57th season of the Maritime Junior Hockey League

The 2024–25 MHL season was the 57th season of the Maritime Junior Hockey League (MHL).

In November, the Edmundston Blizzard reached to the top of the CJHL Top 20 list, becoming the first MHL team to do so since 2011–12. The Blizzard went on to win the league championship Metalfab Cup and advanced to the national championship tournament in Calgary.

Goalie Rhyah Stewart of the West Kent Steamers became the second woman player in league history after 1995–96 Dartmouth Oland Exports goaltender Lisa Herritt. Stewart played 10 games for the Steamers with a .903 save percentage and 3.17 goals against average.

== Regular season ==

Teams each play a 52-game regular season schedule, including 8 matches against each team in their division, and two against each team in the other division.

North division
| Team | GP | W | OTW | SOW | L | OTL | SOL | Pts |
|---|---|---|---|---|---|---|---|---|
| Edmundston Blizzard | 52 | 44 | 5 | 2 | 6 | 1 | 1 | 90 |
| West Kent Steamers | 52 | 30 | 4 | 2 | 16 | 5 | 1 | 66 |
| Campbellton Tigers | 52 | 27 | 1 | 1 | 19 | 4 | 2 | 60 |
| Miramichi Timberwolves | 52 | 26 | 5 | 4 | 24 | 0 | 2 | 54 |
| Grand Falls Rapids | 52 | 16 | 0 | 0 | 27 | 2 | 7 | 41 |
| Fredericton Red Wings | 52 | 13 | 0 | 4 | 36 | 1 | 2 | 29 |

Source: "2024–25 MHL standings"

South division
| Team | GP | W | OTW | SOW | L | OTL | SOL | Pts |
|---|---|---|---|---|---|---|---|---|
| Summerside Western Capitals | 52 | 38 | 2 | 1 | 10 | 2 | 2 | 80 |
| Amherst Ramblers | 52 | 35 | 3 | 1 | 15 | 2 | 0 | 72 |
| Truro Bearcats | 52 | 28 | 1 | 1 | 22 | 1 | 1 | 58 |
| Pictou County Crushers | 52 | 25 | 0 | 2 | 21 | 5 | 1 | 56 |
| Yarmouth Mariners | 52 | 21 | 3 | 2 | 30 | 0 | 1 | 43 |
| Valley Wildcats | 52 | 9 | 0 | 1 | 41 | 1 | 1 | 20 |

Source: "2024–25 MHL standings"

== Post-season ==

The first seed Edmundston Blizzard swept the final round against the seventh seed Pictou County Crushers in four games to win the league championship Metalfab Cup and advanced to the national championship tournament in Calgary.

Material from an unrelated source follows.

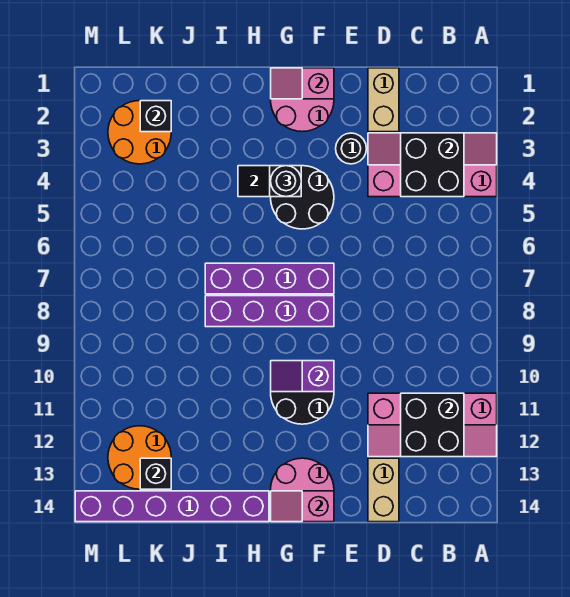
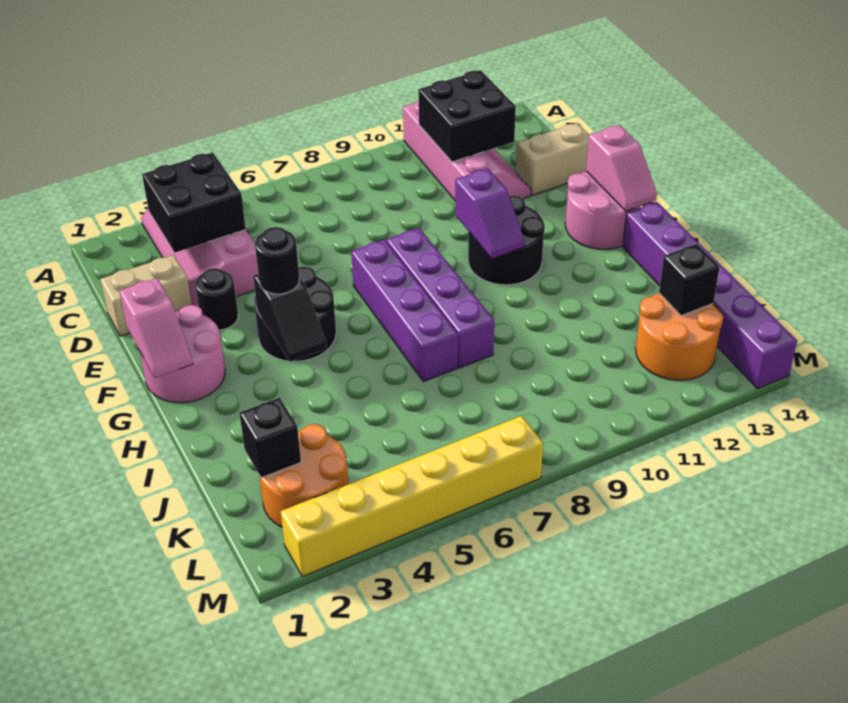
none -> yellow brick M2:M7 level 1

Source: "2024–25 MHL playoff results"

=== Quarterfinal: Edmundston Blizzard vs Miramichi Timberwolves ===
The first-place Edmundston Blizzard defeated the eighth-place Miramichi Timberwolves in four games to one. Miramichi's double-overtime victory in game two was Edmunston's only loss of the playoffs.

=== Quarterfinal: West Kent Steamers vs Campbellton Tigers ===
The fifth-place Campbellton Tigers defeated the fourth-place West Kent Steamers in four games to two after winning game six in double-overtime.

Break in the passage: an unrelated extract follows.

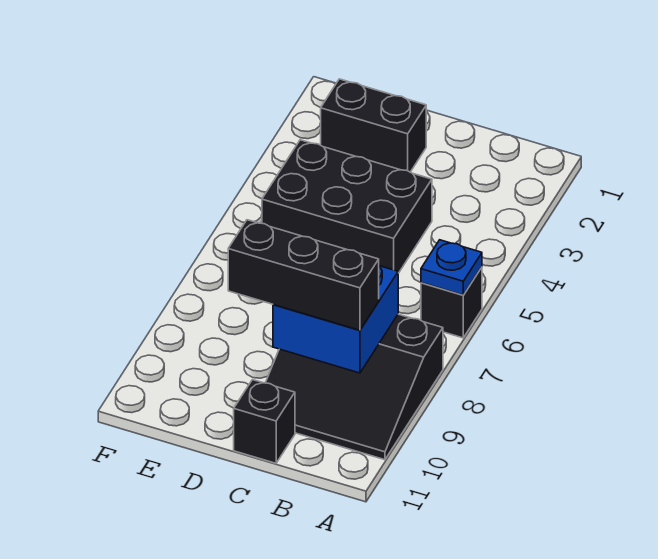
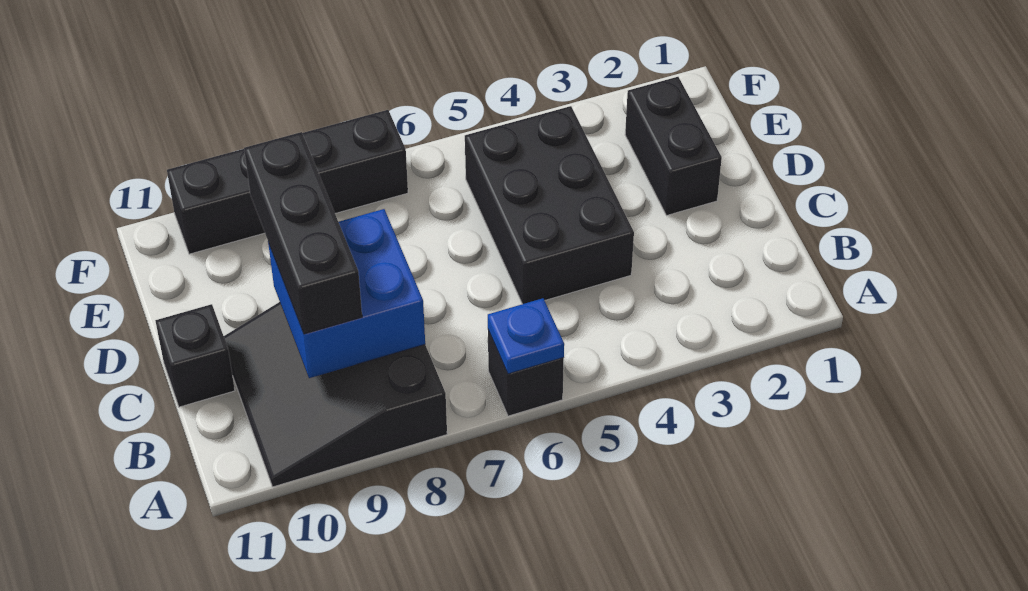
none -> black brick F7:F10 level 1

=== Quarterfinal: Amherst Ramblers vs Truro Bearcats ===
The sixth-place Truro Bearcats defeated the third-place Amherst Ramblers in four games to two.

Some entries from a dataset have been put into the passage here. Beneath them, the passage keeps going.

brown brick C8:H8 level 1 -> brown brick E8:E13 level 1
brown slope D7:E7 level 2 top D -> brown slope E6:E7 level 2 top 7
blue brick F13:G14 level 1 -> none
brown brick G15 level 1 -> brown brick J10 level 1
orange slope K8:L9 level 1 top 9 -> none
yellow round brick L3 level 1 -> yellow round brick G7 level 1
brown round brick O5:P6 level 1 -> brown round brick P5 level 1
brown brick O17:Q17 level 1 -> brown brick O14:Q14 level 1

=== Quarterfinal: Summerside Western Capitals vs Pictou County Crushers ===
The seventh-place Pictou County Crushers defeated the second-place Summerside Western Capitals in four games to one.

=== Semifinal: Edmundston Blizzard vs Campbellton Tigers ===
The Edmundston Blizzard swept the Campbellton Tigers in four games to advance to the final.

=== Semifinal: Truro Bearcats vs Pictou County Crushers ===
The Pictou County Crushers swept the Truro Bearcats in four games to win the Nova Scotia Junior A championship and advance to the MHL championship final against the Edmundston Blizzard.

=== Final: Edmundston Blizzard vs Pictou County Crushers ===
The Edmundston Blizzard swept the Pictou County Crushers in four games to win the league championship Metalfab Cup and advance to the national championship 2025 Centennial Cup tournament in Calgary.

== National championship ==

The 54th annual Junior A national championship tournament took place at the Max Bell Centre in Calgary, hosted by the Calgary Canucks of the Alberta Junior Hockey League (AJHL). Representing the MHL, the Metalfab Cup championship Edmundston Blizzard were eliminated from competition after losing two out of four matches in the preliminary round.